Mutations in genes essential to survival are behind so-called orphan diseases, explaining in part why these diseases are rare and often deadly, according to a study appearing in The American Journal of Human Genetics.
The new finding contrasts sharply with what is known about mutations in non-essential genes being the drivers of common diseases having higher prevalence rates, according to scientists at Cincinnati Children's Hospital Medical Center who conducted the research.
The bioinformatics study - which used computer technology to link diseases with causative genes, interacting proteins, and shared molecular pathways - produced a global network map involving 1,772 orphan diseases caused by gene mutations. The map gives scientists a precise starting point to launch innovative research into developing new therapies or repositioning existing drugs for diseases that lack effective treatments, said Anil Jegga, Ph.D., a researcher in the Division of Biomedical Informatics and the study's senior investigator.
An orphan or rare disease is defined as one affecting less than 200,000 Americans. There are 8,000 orphan diseases that together impact more than 25 million people in the United States, Dr. Jegga explained. A number of orphan diseases start early in life, are influenced by genetics and the immune system, and include diseases like cystic fibrosis and various forms of childhood cancer.

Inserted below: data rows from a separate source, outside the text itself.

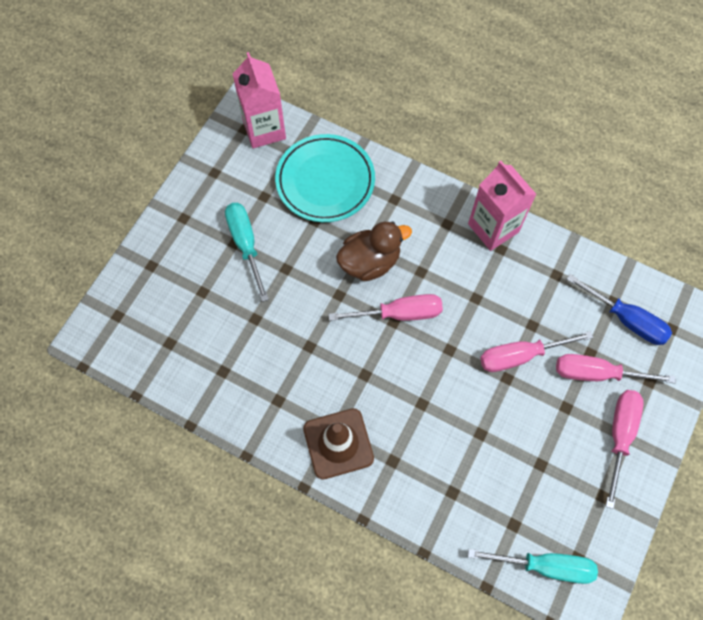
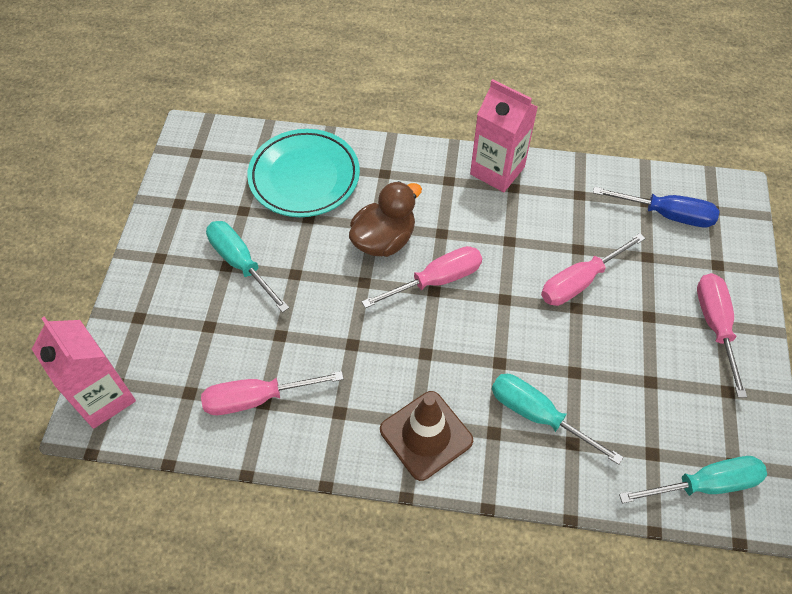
camera: 20 degrees left, 10 degrees down
pink carton [233,52,286,148] -> pink carton moved to [32,317,136,429]
pink screwdriver [556,354,676,383] -> pink screwdriver moved to [201,371,344,415]
none -> turquoise screwdriver [492,374,624,465]

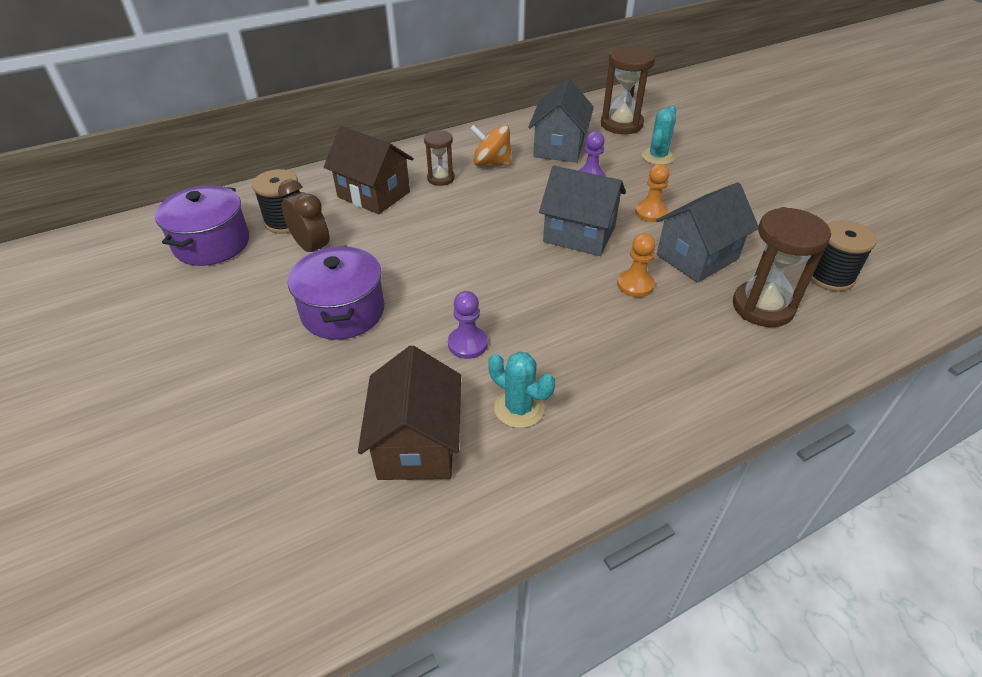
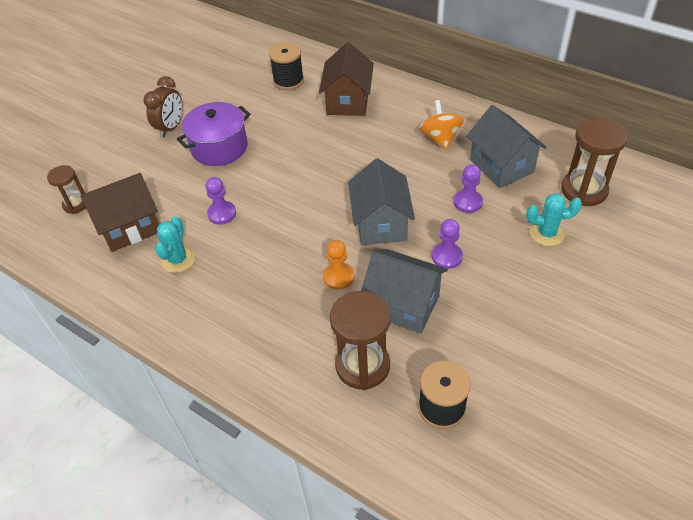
camera: 65 degrees right, 5 degrees up
purple pot [155,185,249,266] -> none
brown clock [278,179,329,252] -> brown clock moved to [143,76,183,138]
brown hourglass [424,130,455,186] -> brown hourglass moved to [47,165,86,214]
grey house [528,78,594,162] -> grey house turned 75 degrees clockwise [466,105,547,188]
orange pawn [635,164,669,222] -> purple pawn [432,219,463,269]

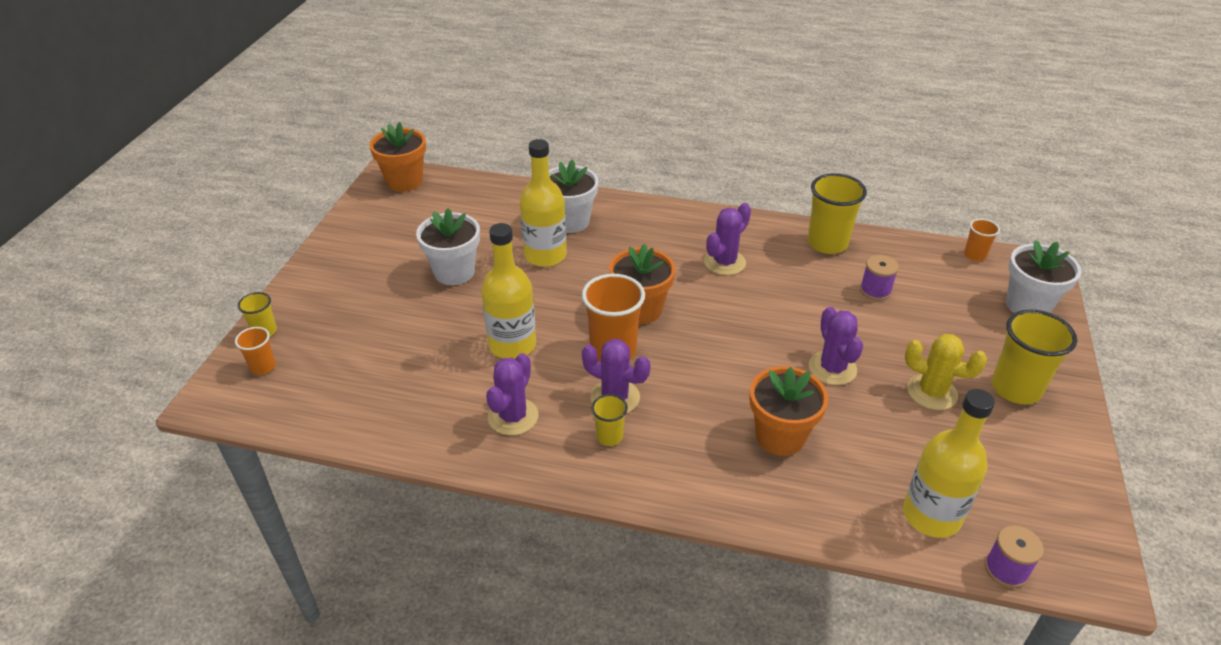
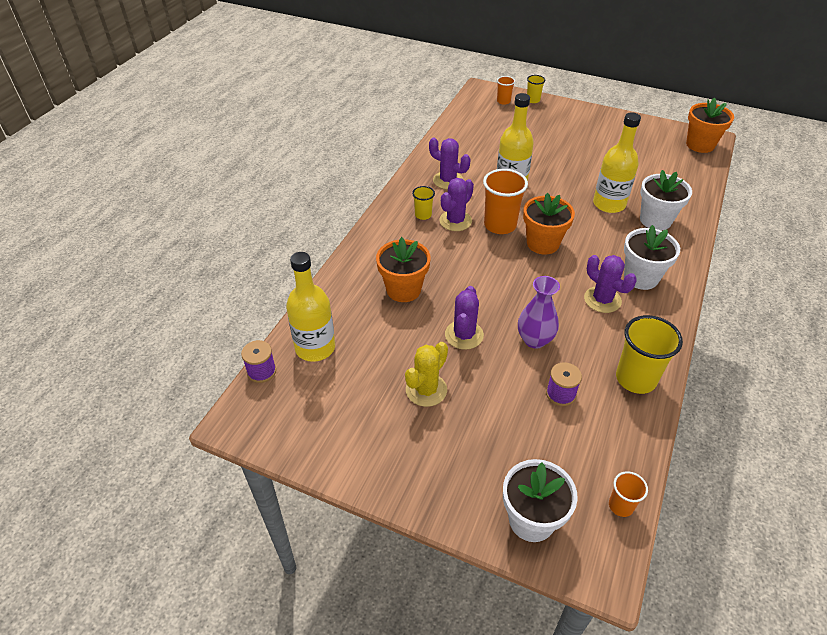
camera: 100 degrees right, 5 degrees up
white flower pot [416,208,480,285] -> white flower pot moved to [624,225,680,290]
purple cactus [809,307,863,385] -> purple cactus turned 75 degrees counterclockwise [445,286,484,350]
yellow cup [991,309,1077,405] -> none
none -> purple vase [518,276,560,349]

"Only about 300 of these 8,000 diseases have effective drug therapy, so collectively orphan diseases pose a formidable challenge for public health authorities," Dr. Jegga said. "Previous studies on disease networks have not separated out these rare diseases, many of which are fatal while others induce chronic and debilitating illnesses."
By analyzing networks that offer a natural representation of orphan diseases - including the interactive links between causative genes, protein functions and pathways - researchers get a systems-level view of the complex associations that underlie these diseases, according to Minlu Zhang and Cheng Zhu, the study's co-first authors and members of the Department of Computer Science at the University of Cincinnati.
One of the study's key findings is that orphan disease genes encode hub proteins, which have multiple protein-to-protein interactions vital to cell function. Previous studies have shown that non-essential genes causing common diseases do not encode hub proteins. In fact, researchers report that deleting about 43 percent of orphan disease causing gene homologs in mice (which are similar to human genes) is lethal or cause premature death, indicating the essential survival role of the genes and related biological processes.
Researchers said the 1772 orphan diseases analyzed in their study are linked to a total of 2,124 mutant genes. Sixty-nine percent of the diseases have one implicated gene and the rest are caused by two or more genes. In fact, of the 2,124 orphan disease-causing genes, 1,393 are linked to only one disease, while the remaining 731 genes are causative for two or more diseases. An example noted in the study involves mutations of the gene LMNA, which are implicated in 17 orphan diseases. And the orphan disease, nonsyndromic genetic deafness, has the highest number of causative genes at 43.
Dr. Jegga and his colleagues say the study also shows that it is critical to go beyond taking a gene-based approach to diagramming interactive orphan disease maps.
"Our findings indicate that the wiring of the gene-based and function-based networks of orphan diseases is different," he said. "By considering the shared functions among causal genes, molecular targets for the treatment of orphan diseases can be revealed. These maps of molecular targets can then be used to create novel hypotheses and guide treatment strategies for orphan diseases."
In the 10 years prior to passage of the U.S. Orphan Drug Act in 1983, only 10 new drugs for rare diseases were approved by the Food and Drug Administration. In the 28 years since the act passed, more than 300 orphan disease drugs have been approved.
Data used in the study was provided by Orphanet, an online reference portal for information on rare diseases and orphan drugs. Funding support for the current study came in part from the Cincinnati Digestive Health Sciences Center and from Cincinnati Children's.